Today we learned about how to conduct a hypothesis test to see whether or not the slope (i.e. \[\beta_1\]) is significant. This is important because the linear regression model isn’t useful unless there is a significant relationship between y and x.
\[\hat{y_i}= \hat{\beta_0}+\hat{\beta_1} x_i\]
The hypotheses for this are as follows: \[H_0:\beta_1=0\]
In other words, the slope of the regression line is equal to zero under the null hypothesis. \[H_A:\beta_1\ne0\]
In other words, the slope of the regression line is not equal to zero under the alternative hypothesis
Initially, I applied this to the dataset “women”, which I called and attached. I used the lm function to create a model of the data, with weight being the response variable(y-axis), and height being the predictor variable(x-axis). Then, I used a 90% confidence interval with the function confint for the regression coefficients
data(women)
attach(women)
wom.mod<-lm(weight~height,data=women)
confint(wom.mod,level=0.9)
## 5 % 95 %
## (Intercept) -98.030599 -77.002734
## height 3.288603 3.611397
Thus we are 90% confident that the intercept of the model is in between -98.030599 and -77.002734, and the slope is in between 3.288603 and 3.611397. The intercept cannot be interpreted because it is considered extrapolation, as a height of 0 inches is not possible. For the slope however, it means that for every inch increase in height, there is in between a 3.288603 and 3.611397 pound increase.
Next, I used the cor function to see the correlation between height and weight.
cor(height,weight)
## [1] 0.9954948
The resulting value is 0.9954948, which means there is a really strong positive correlation between height and weight. This is because it is really close to 1, which represents a perfectly positive correlation.
I created a new data frame so that the height of a woman is constant at 67 inches.
newdata<-data.frame(height=67)
The prediction interval is the interval in which the value of y falls into it with a probability of \[1-\alpha\]. To calculate this I used the prediction function with the interval specified as “predict”.
(predy<-predict(wom.mod,newdata,interval="predict"))
## fit lwr upr
## 1 143.6333 140.208 147.0587
predy%*%c(0,-1,1)
## [,1]
## 1 6.850661
We are 95% confident that the value of y falls in between 140.208 and 147.0587. Also, the width of the interval is 6.850661.
The confidence interval is the interval in which the mean value of y falls into it with a probability of \[1-\alpha\]. To calculate this I used the prediction function with the interval specified as “confidence”.
(confy<-predict(wom.mod,newdata,interval="confidence"))
## fit lwr upr
## 1 143.6333 142.696 144.5707
confy%*%c(0,-1,1)
## [,1]
## 1 1.874753
We are 95% confident that the mean value of y falls in between 142.696 and 144.5707. Also, the width of the interval is 1.874753, which is much smaller than the prediction interval. This is due to the fact that the variance of the mean of y is going to be much smaller than any individual value of y.
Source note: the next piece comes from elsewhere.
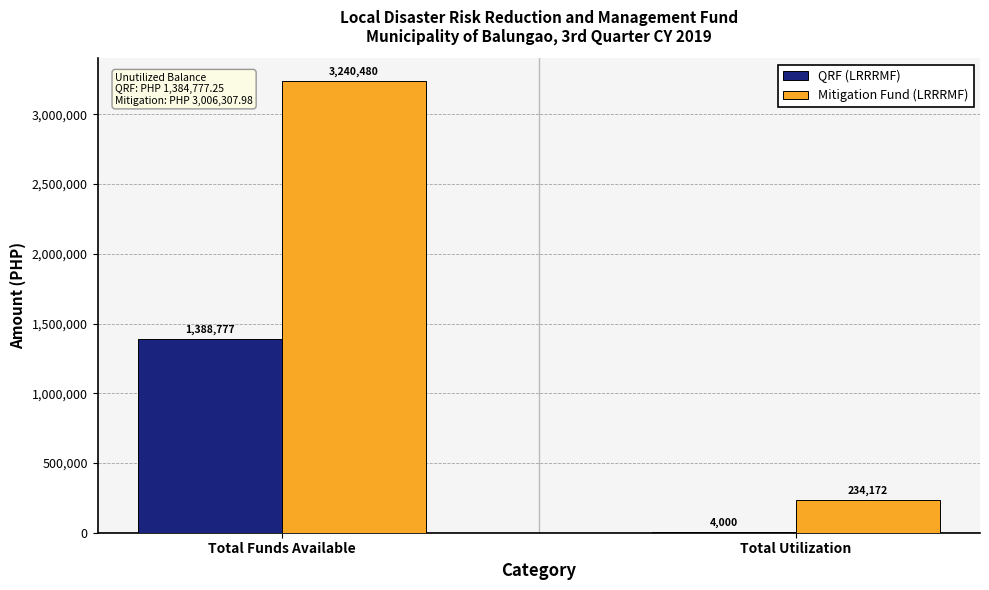

Which series changed the most between Total Funds Available and Total Utilization?

Mitigation Fund (LRRRMF)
Also, we want to confirm that the confidence interval and the prediction interval are centered at the same spot.
confy[1]==predy[1]
## [1] TRUE
Since this statement is true, they are in fact centered in the same spot.
Another way we can test the linear relationship between x and y is through an F-test. However, in this case, it isn’t necessary since the p-value is going to be the same as the test we just conducted.
summary(wom.mod)
##
## Call:
## lm(formula = weight ~ height, data = women)
##
## Residuals:
## Min 1Q Median 3Q Max
## -1.7333 -1.1333 -0.3833 0.7417 3.1167
##
## Coefficients:
## Estimate Std. Error t value Pr(>|t|)
## (Intercept) -87.51667 5.93694 -14.74 1.71e-09 ***
## height 3.45000 0.09114 37.85 1.09e-14 ***
## ---
## Signif. codes: 0 '***' 0.001 '**' 0.01 '*' 0.05 '.' 0.1 ' ' 1
##
## Residual standard error: 1.525 on 13 degrees of freedom
## Multiple R-squared: 0.991, Adjusted R-squared: 0.9903
## F-statistic: 1433 on 1 and 13 DF, p-value: 1.091e-14
As you can see, the p-value for the slope is 1.09 e-14, which is the same as the p-value for the F-test. Either way, the p-value is much smaller than alpha, and therefore the null hypothesis is rejected, and the alternative is accepted.